YOUR ASSIGNMENT: The entries are to be repeated exactly, with all pictures omitted.

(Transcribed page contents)
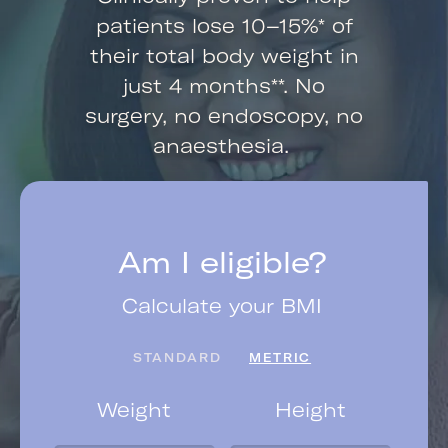
patients lose 10–15%* of
their total body weight in
just 4 months**. No
surgery, no endoscopy, no
anaesthesia.
Am I eligible?
Calculate your BMI
STANDARD
METRIC
Weight
Height
Yo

ANSWER AREA:
patients lose 10–15%* of
their total body weight in
just 4 months**. No
surgery, no endoscopy, no
anaesthesia.
Am I eligible?
Calculate your BMI
STANDARD
METRIC
Weight
Height
Yo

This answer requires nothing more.